Posted on August 8, 2022

Berating the U.S. Army Corps of Engineers is one of our favorite spectator sports here in Louisiana, especially since the disastrous flooding of Hurricane Katrina, 17 years ago this month.

Corps engineers have been unpopular ever since. Maybe not as unpopular as NFL referees, but that’s a pretty low bar.

So let’s take a minute to appreciate that the Corps has done something remarkable for New Orleans and Baton Rouge: Keep the Mississippi River from changing course and heading down the Atchafalaya basin, shortening its trip southward toward the Gulf of Mexico.

Over millennia, the Mississippi has shifted several times, seeking new routes to the Gulf as old riverbeds became clogged with silt. But with so much commerce and development dependent upon the river, the Corps was tasked with keeping the Father of Waters on its current path — hopefully in perpetuity.

The agency has kept its promise for more than a half century, thanks to an archipelago of dams and gates and floodways called the Old River Control Structure. The complex distributes river water so that 30% flows through the Atchafalaya and the rest down the traditional Mississippi River path.
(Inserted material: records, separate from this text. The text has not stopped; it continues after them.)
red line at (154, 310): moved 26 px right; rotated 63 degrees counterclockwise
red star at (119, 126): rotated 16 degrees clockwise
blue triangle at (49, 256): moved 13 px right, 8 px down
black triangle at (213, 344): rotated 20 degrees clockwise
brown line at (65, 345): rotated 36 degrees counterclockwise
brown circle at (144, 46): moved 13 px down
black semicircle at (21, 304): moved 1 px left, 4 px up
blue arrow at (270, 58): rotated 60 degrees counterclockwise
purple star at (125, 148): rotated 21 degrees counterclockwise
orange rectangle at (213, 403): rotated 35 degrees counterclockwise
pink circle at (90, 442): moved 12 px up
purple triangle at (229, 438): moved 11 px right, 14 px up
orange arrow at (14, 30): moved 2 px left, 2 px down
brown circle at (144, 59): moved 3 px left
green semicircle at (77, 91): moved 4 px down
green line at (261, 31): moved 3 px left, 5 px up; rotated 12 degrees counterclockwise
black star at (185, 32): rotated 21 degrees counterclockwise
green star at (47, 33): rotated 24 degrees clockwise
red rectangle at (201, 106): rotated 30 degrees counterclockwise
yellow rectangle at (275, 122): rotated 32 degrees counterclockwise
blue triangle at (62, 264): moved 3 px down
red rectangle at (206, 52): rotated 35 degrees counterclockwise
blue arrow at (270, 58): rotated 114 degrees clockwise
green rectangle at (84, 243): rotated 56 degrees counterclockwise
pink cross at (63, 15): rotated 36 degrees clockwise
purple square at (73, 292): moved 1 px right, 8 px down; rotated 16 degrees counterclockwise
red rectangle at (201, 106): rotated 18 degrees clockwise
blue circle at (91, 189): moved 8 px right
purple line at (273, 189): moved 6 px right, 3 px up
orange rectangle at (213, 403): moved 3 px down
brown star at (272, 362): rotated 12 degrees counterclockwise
That was the distribution of river water in 1950, and Congress ordered the Corps to keep it that way.

Now, the Corps is planning an extensive inspection of the complex to ensure that it continues to do its job for years to come.

The Mississippi drains all or parts of 32 states and two Canadian provinces — the fourth largest watershed in the world — and keeping all that water where it belongs is an accomplishment worth boasting about.

The Corps does that for us, and that’s a lot more help than we get from NFL referees.